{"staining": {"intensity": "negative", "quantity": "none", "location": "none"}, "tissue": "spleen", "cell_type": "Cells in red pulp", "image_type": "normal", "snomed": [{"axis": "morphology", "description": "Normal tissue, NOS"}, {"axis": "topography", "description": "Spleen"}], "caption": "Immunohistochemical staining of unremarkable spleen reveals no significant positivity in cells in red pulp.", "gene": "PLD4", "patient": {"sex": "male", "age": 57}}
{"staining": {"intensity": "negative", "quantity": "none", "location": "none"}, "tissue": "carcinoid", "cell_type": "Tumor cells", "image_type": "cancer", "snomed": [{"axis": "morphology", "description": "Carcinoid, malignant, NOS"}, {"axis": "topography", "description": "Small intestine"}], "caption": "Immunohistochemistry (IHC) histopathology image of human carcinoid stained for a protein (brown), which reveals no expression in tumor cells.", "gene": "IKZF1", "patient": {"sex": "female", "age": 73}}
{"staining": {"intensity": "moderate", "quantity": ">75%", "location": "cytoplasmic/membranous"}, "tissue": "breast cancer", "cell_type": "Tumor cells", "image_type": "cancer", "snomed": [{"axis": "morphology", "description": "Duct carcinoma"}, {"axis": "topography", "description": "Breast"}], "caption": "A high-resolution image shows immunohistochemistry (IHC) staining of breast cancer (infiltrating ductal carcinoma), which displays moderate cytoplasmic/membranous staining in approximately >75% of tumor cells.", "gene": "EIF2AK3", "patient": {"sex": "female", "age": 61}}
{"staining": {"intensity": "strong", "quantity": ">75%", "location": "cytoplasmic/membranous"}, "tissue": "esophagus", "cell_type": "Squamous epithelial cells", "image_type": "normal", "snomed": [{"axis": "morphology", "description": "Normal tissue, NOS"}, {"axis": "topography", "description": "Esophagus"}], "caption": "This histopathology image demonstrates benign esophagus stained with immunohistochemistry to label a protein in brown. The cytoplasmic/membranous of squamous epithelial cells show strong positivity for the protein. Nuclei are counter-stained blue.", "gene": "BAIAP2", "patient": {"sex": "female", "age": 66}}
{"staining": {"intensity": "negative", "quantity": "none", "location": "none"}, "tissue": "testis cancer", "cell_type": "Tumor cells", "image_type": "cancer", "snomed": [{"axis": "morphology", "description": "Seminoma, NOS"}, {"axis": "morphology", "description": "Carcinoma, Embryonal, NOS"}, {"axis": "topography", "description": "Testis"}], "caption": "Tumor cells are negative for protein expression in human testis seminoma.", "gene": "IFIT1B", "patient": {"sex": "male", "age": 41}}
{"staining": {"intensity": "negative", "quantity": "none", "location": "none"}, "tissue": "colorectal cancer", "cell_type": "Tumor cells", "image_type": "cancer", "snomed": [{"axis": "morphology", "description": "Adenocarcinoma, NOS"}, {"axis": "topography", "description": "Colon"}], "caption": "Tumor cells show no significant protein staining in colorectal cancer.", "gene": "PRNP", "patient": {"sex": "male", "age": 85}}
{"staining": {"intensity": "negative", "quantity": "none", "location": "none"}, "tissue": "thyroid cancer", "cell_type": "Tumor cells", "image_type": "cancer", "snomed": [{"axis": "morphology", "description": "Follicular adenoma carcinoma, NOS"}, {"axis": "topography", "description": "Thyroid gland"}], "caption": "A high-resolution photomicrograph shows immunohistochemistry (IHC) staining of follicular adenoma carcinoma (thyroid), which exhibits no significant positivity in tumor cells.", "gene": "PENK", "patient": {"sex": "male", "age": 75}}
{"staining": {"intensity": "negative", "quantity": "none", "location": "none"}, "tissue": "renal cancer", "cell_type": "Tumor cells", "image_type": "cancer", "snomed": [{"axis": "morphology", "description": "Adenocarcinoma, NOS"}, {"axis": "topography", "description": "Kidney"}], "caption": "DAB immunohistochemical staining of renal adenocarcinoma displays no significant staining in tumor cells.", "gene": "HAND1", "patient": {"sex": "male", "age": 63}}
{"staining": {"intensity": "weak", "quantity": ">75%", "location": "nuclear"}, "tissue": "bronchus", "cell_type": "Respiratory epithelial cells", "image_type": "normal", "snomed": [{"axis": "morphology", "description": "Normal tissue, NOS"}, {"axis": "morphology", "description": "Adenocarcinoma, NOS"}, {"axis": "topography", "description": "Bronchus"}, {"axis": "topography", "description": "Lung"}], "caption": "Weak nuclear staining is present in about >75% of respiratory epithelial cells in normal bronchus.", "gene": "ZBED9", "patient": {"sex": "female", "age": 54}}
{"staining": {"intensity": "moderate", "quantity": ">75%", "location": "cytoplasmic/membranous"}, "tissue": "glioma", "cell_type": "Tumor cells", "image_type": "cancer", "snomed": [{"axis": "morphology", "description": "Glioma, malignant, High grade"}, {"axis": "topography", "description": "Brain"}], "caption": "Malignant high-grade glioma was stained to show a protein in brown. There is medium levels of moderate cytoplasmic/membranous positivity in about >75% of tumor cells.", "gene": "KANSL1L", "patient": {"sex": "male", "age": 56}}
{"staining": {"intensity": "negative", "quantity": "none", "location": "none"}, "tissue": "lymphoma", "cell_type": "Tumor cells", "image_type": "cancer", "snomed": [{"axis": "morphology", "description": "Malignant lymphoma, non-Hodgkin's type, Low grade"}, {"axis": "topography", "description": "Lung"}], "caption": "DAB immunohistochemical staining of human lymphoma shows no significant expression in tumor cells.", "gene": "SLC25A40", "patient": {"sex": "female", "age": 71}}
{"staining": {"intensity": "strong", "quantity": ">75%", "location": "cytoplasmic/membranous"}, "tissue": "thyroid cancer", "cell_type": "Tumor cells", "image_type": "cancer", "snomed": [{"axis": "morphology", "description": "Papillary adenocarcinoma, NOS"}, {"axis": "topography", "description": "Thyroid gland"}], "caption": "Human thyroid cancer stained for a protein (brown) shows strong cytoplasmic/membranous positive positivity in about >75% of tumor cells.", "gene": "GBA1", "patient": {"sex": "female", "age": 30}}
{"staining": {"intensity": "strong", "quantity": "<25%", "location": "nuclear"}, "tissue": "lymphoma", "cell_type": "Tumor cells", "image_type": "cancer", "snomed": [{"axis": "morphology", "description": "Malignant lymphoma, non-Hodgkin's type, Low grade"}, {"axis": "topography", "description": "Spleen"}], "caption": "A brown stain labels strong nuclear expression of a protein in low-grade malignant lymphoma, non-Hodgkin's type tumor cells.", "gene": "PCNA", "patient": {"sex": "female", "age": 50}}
━━━━━━━━━━━━━━━━━━━━━━━━━━━━━━
**Activity:** From top to bottom, return the material above unchanged.

**Solution:**
{"staining": {"intensity": "negative", "quantity": "none", "location": "none"}, "tissue": "spleen", "cell_type": "Cells in red pulp", "image_type": "normal", "snomed": [{"axis": "morphology", "description": "Normal tissue, NOS"}, {"axis": "topography", "description": "Spleen"}], "caption": "Immunohistochemical staining of unremarkable spleen reveals no significant positivity in cells in red pulp.", "gene": "PLD4", "patient": {"sex": "male", "age": 57}}
{"staining": {"intensity": "negative", "quantity": "none", "location": "none"}, "tissue": "carcinoid", "cell_type": "Tumor cells", "image_type": "cancer", "snomed": [{"axis": "morphology", "description": "Carcinoid, malignant, NOS"}, {"axis": "topography", "description": "Small intestine"}], "caption": "Immunohistochemistry (IHC) histopathology image of human carcinoid stained for a protein (brown), which reveals no expression in tumor cells.", "gene": "IKZF1", "patient": {"sex": "female", "age": 73}}
{"staining": {"intensity": "moderate", "quantity": ">75%", "location": "cytoplasmic/membranous"}, "tissue": "breast cancer", "cell_type": "Tumor cells", "image_type": "cancer", "snomed": [{"axis": "morphology", "description": "Duct carcinoma"}, {"axis": "topography", "description": "Breast"}], "caption": "A high-resolution image shows immunohistochemistry (IHC) staining of breast cancer (infiltrating ductal carcinoma), which displays moderate cytoplasmic/membranous staining in approximately >75% of tumor cells.", "gene": "EIF2AK3", "patient": {"sex": "female", "age": 61}}
{"staining": {"intensity": "strong", "quantity": ">75%", "location": "cytoplasmic/membranous"}, "tissue": "esophagus", "cell_type": "Squamous epithelial cells", "image_type": "normal", "snomed": [{"axis": "morphology", "description": "Normal tissue, NOS"}, {"axis": "topography", "description": "Esophagus"}], "caption": "This histopathology image demonstrates benign esophagus stained with immunohistochemistry to label a protein in brown. The cytoplasmic/membranous of squamous epithelial cells show strong positivity for the protein. Nuclei are counter-stained blue.", "gene": "BAIAP2", "patient": {"sex": "female", "age": 66}}
{"staining": {"intensity": "negative", "quantity": "none", "location": "none"}, "tissue": "testis cancer", "cell_type": "Tumor cells", "image_type": "cancer", "snomed": [{"axis": "morphology", "description": "Seminoma, NOS"}, {"axis": "morphology", "description": "Carcinoma, Embryonal, NOS"}, {"axis": "topography", "description": "Testis"}], "caption": "Tumor cells are negative for protein expression in human testis seminoma.", "gene": "IFIT1B", "patient": {"sex": "male", "age": 41}}
{"staining": {"intensity": "negative", "quantity": "none", "location": "none"}, "tissue": "colorectal cancer", "cell_type": "Tumor cells", "image_type": "cancer", "snomed": [{"axis": "morphology", "description": "Adenocarcinoma, NOS"}, {"axis": "topography", "description": "Colon"}], "caption": "Tumor cells show no significant protein staining in colorectal cancer.", "gene": "PRNP", "patient": {"sex": "male", "age": 85}}
{"staining": {"intensity": "negative", "quantity": "none", "location": "none"}, "tissue": "thyroid cancer", "cell_type": "Tumor cells", "image_type": "cancer", "snomed": [{"axis": "morphology", "description": "Follicular adenoma carcinoma, NOS"}, {"axis": "topography", "description": "Thyroid gland"}], "caption": "A high-resolution photomicrograph shows immunohistochemistry (IHC) staining of follicular adenoma carcinoma (thyroid), which exhibits no significant positivity in tumor cells.", "gene": "PENK", "patient": {"sex": "male", "age": 75}}
{"staining": {"intensity": "negative", "quantity": "none", "location": "none"}, "tissue": "renal cancer", "cell_type": "Tumor cells", "image_type": "cancer", "snomed": [{"axis": "morphology", "description": "Adenocarcinoma, NOS"}, {"axis": "topography", "description": "Kidney"}], "caption": "DAB immunohistochemical staining of renal adenocarcinoma displays no significant staining in tumor cells.", "gene": "HAND1", "patient": {"sex": "male", "age": 63}}
{"staining": {"intensity": "weak", "quantity": ">75%", "location": "nuclear"}, "tissue": "bronchus", "cell_type": "Respiratory epithelial cells", "image_type": "normal", "snomed": [{"axis": "morphology", "description": "Normal tissue, NOS"}, {"axis": "morphology", "description": "Adenocarcinoma, NOS"}, {"axis": "topography", "description": "Bronchus"}, {"axis": "topography", "description": "Lung"}], "caption": "Weak nuclear staining is present in about >75% of respiratory epithelial cells in normal bronchus.", "gene": "ZBED9", "patient": {"sex": "female", "age": 54}}
{"staining": {"intensity": "moderate", "quantity": ">75%", "location": "cytoplasmic/membranous"}, "tissue": "glioma", "cell_type": "Tumor cells", "image_type": "cancer", "snomed": [{"axis": "morphology", "description": "Glioma, malignant, High grade"}, {"axis": "topography", "description": "Brain"}], "caption": "Malignant high-grade glioma was stained to show a protein in brown. There is medium levels of moderate cytoplasmic/membranous positivity in about >75% of tumor cells.", "gene": "KANSL1L", "patient": {"sex": "male", "age": 56}}
{"staining": {"intensity": "negative", "quantity": "none", "location": "none"}, "tissue": "lymphoma", "cell_type": "Tumor cells", "image_type": "cancer", "snomed": [{"axis": "morphology", "description": "Malignant lymphoma, non-Hodgkin's type, Low grade"}, {"axis": "topography", "description": "Lung"}], "caption": "DAB immunohistochemical staining of human lymphoma shows no significant expression in tumor cells.", "gene": "SLC25A40", "patient": {"sex": "female", "age": 71}}
{"staining": {"intensity": "strong", "quantity": ">75%", "location": "cytoplasmic/membranous"}, "tissue": "thyroid cancer", "cell_type": "Tumor cells", "image_type": "cancer", "snomed": [{"axis": "morphology", "description": "Papillary adenocarcinoma, NOS"}, {"axis": "topography", "description": "Thyroid gland"}], "caption": "Human thyroid cancer stained for a protein (brown) shows strong cytoplasmic/membranous positive positivity in about >75% of tumor cells.", "gene": "GBA1", "patient": {"sex": "female", "age": 30}}
{"staining": {"intensity": "strong", "quantity": "<25%", "location": "nuclear"}, "tissue": "lymphoma", "cell_type": "Tumor cells", "image_type": "cancer", "snomed": [{"axis": "morphology", "description": "Malignant lymphoma, non-Hodgkin's type, Low grade"}, {"axis": "topography", "description": "Spleen"}], "caption": "A brown stain labels strong nuclear expression of a protein in low-grade malignant lymphoma, non-Hodgkin's type tumor cells.", "gene": "PCNA", "patient": {"sex": "female", "age": 50}}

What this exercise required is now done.